Perhaps an ironic aspect of tail events is that it is not the expected or foreseeable events (aka the known unknowns) that cause the greatest market upheavals, but rather the events from left field (the unknown unknowns). More often than not, true tail events often 1) have little or no historical precedent; and 2) are difficult to anticipate a priori. Backtesting, by contrast, is by definition a backward-looking process that optimizes “to fight the war.” As a result, hedging strategies that are designed for a specific event or asset class that have been responsible for tails in the past may be optically attractive from a backtesting perspective but may not necessarily outperform if a future tail event is greatly dissimilar to prior shocks.

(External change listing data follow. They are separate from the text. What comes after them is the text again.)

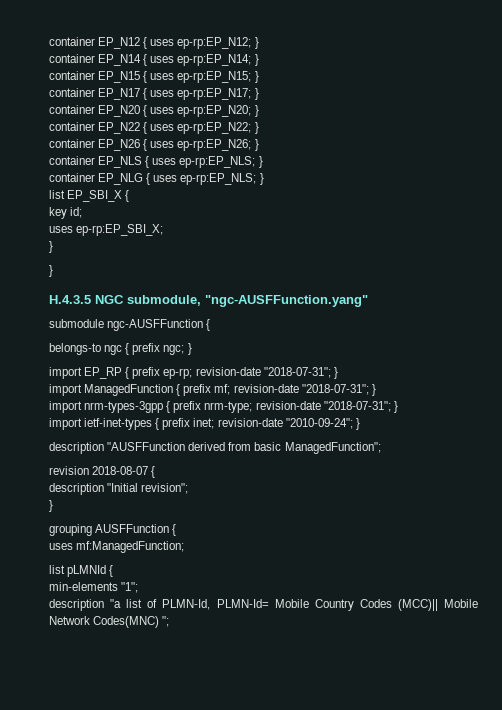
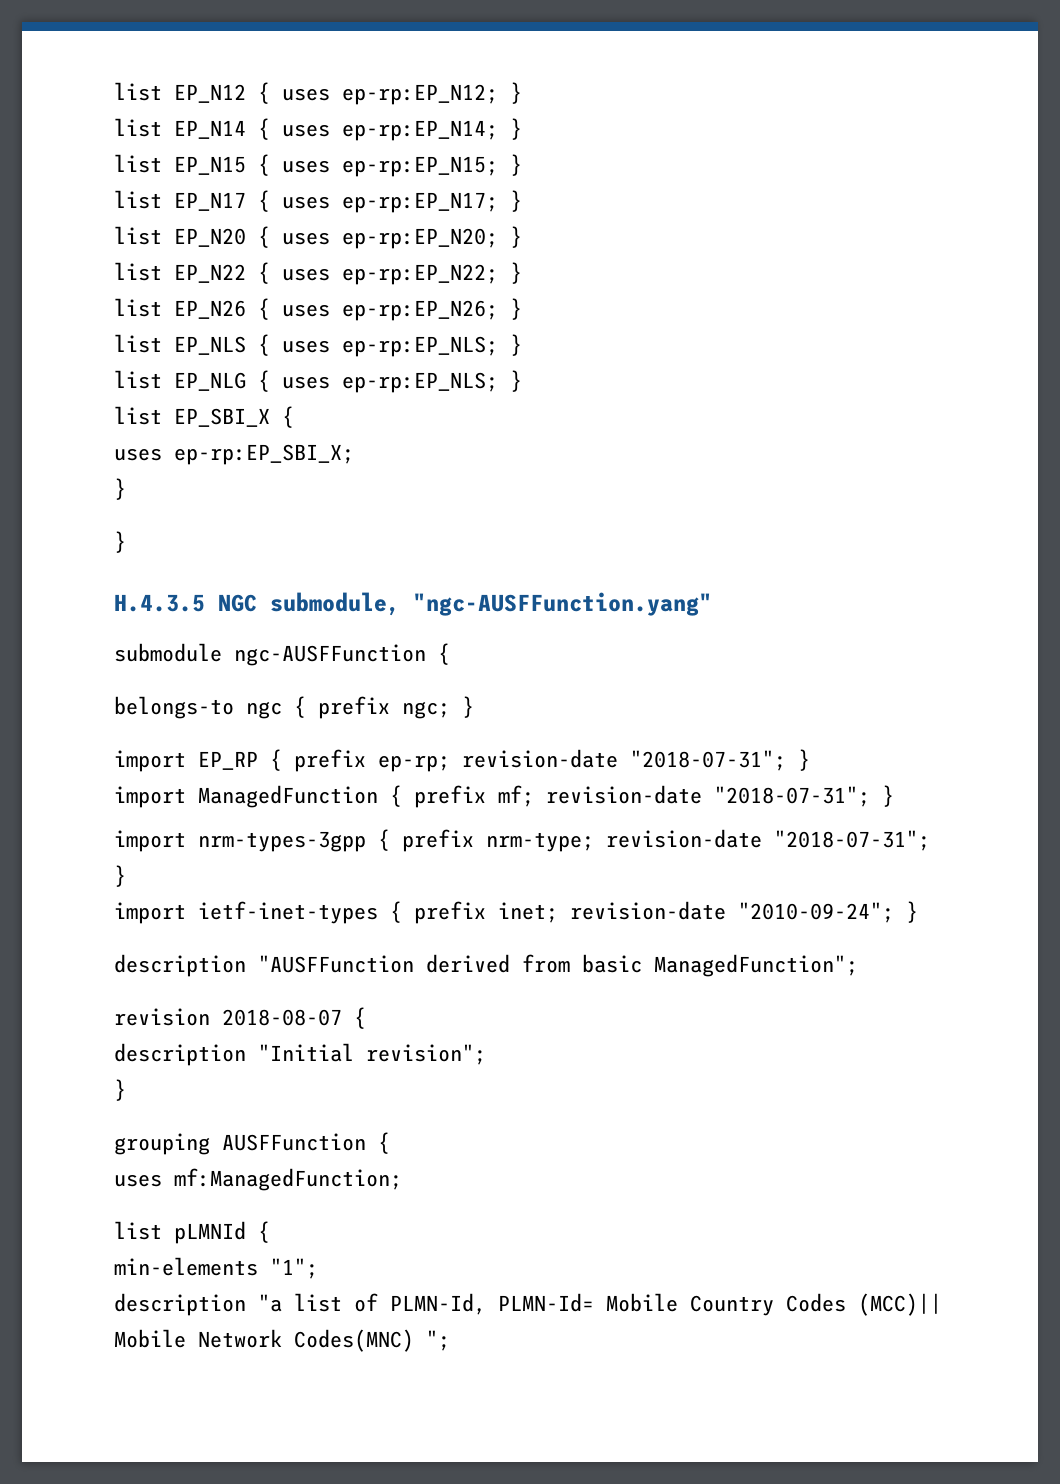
[49,37,95,46] container -> [114,82,162,101] list
[49,54,95,63] container -> [114,118,162,137] list
[49,71,95,80] container -> [114,154,162,173] list
[49,88,95,97] container -> [114,190,162,209] list
[49,105,95,114] container -> [114,226,162,245] list
[49,122,95,131] container -> [114,262,162,281] list
[49,139,95,148] container -> [114,298,162,317] list
[49,156,95,165] container -> [114,334,162,353] list
[49,173,95,182] container -> [114,370,162,389] list
[49,207,83,219] // key id; -> (294, 417) none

Nonetheless, dynamic tail-hedge strategies in the form of algorithmic indexes can provide a liquid, transparent and easily investable solution to mitigate the impact of a “fat tail” or black swan market event. In conclusion, the volatility buffer provided by a tail hedge not only serves to reduce the downswing in overall portfolio performance, but also could allow a credit reserve to put money to work after market shock. A systematic tail hedge that also avoids a heavy cost-of-carry can keep PMs off the sidelines during the very time they should be the most active in navigating periods of market duress.
1 Algorithmic indexes are rules-based, systematic investment strategies that are created to be transparent, liquid and investable. These indexes can, in turn, be packaged into structured notes, OTC swaps and options, and even funds. Algorithmic indexes differ from “trading algorithms” which typically focus on the execution of stocks and baskets of stocks.